Ultrasound is used to guide steroid injections for pain relief, perform hydrodistension of the joint, and loosen the fibrotic joint capsule[7].

Dr M Siebachmeyer
Musculoskeletal radiologist based at St Georges Hospital, London.

References

[1]         “Shoulder pain: Overview,” Feb. 2020, Accessed: Oct. 08, 2023. [Online]. Available: https://www.ncbi.nlm.nih.gov/books/NBK554693/

[2]         L. N. Nazarian, “The top 10 reasons musculoskeletal sonography is an important complementary or alternative technique to MRI,” AJR Am J Roentgenol, vol. 190, no. 6, pp. 1621–1626, Jun. 2008, doi: 10.2214/AJR.07.3385.

[3]         N. Baloch, O. H. Hasan, M. M. Jessar, S. Hattori, and S. Yamada, “‘Sports Ultrasound’, advantages, indications and limitations in upper and lower limbs musculoskeletal disorders.

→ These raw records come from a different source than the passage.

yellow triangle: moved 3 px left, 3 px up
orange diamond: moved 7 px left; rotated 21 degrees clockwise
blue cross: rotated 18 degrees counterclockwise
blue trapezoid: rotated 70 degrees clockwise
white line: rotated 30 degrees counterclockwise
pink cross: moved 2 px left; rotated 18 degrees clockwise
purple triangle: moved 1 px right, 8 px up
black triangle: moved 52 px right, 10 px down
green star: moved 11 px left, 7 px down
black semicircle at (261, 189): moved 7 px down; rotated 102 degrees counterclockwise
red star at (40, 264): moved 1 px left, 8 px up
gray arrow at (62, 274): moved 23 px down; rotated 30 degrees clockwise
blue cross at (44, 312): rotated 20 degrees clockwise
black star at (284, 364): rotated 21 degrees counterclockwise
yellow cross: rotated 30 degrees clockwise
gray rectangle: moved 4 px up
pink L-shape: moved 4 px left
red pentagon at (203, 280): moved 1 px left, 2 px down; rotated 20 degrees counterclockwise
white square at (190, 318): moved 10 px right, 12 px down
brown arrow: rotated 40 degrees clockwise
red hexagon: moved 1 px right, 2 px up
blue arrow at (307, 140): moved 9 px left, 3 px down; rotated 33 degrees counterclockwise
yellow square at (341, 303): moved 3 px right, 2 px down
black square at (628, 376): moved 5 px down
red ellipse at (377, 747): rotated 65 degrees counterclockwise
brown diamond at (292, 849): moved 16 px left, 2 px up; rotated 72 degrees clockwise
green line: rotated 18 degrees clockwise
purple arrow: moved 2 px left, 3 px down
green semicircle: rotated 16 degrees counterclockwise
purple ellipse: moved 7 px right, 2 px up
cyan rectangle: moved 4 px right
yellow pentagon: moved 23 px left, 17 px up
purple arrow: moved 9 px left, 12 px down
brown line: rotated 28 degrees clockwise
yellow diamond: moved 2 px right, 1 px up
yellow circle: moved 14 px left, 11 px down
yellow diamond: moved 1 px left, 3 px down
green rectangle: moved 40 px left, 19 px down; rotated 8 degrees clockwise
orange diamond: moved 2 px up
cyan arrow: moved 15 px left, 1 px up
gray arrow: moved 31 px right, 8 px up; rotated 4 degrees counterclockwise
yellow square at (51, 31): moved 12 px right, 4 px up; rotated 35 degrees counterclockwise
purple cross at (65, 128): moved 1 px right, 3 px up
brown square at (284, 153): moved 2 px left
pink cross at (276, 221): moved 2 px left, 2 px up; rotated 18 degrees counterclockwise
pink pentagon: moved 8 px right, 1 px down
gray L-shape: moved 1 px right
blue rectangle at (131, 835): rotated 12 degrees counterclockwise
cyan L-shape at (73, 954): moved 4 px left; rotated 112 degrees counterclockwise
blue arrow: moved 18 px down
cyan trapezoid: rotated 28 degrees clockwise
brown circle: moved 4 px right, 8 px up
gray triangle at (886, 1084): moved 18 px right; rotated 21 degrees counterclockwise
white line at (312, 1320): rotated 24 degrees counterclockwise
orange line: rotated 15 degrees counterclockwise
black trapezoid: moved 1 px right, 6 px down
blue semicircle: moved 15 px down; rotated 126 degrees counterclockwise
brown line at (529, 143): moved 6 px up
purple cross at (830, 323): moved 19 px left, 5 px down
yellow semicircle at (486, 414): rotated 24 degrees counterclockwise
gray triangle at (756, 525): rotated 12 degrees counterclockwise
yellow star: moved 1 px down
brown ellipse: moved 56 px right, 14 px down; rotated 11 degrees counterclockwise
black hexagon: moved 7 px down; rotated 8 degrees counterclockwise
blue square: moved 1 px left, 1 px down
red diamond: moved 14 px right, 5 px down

Review article,” International Journal of Surgery, vol. 54, pp. 333–340, Jun. 2018, doi: 10.1016/J.IJSU.2017.11.034.

[4]         S. Maruvada, A. Madrazo-Ibarra, and M. Varacallo, “Anatomy, Rotator Cuff,” StatPearls, Mar. 2023, Accessed: Oct. 08, 2023. [Online]. Available: https://www.ncbi.nlm.nih.gov/books/NBK441844/

[5]         D. Tafti and D. W. Byerly, “Ultrasound-Guided Barbotage,” StatPearls, May 2023, Accessed: Oct. 08, 2023. [Online]. Available: https://www.ncbi.nlm.nih.gov/books/NBK572096/

[6]         V. Pandey and S. Madi, “Clinical Guidelines in the Management of Frozen Shoulder: An Update!,” Indian J Orthop, vol. 55, no. 2, p. 299, Apr. 2021, doi: 10.1007/S43465-021-00351-3.

[7]         C. H. Cho, K. C. Bae, and D. H. Kim, “Treatment Strategy for Frozen Shoulder,” Clin Orthop Surg, vol. 11, no. 3, pp. 249–257, Sep. 2019, doi: 10.4055/CIOS.2019.11.3.249.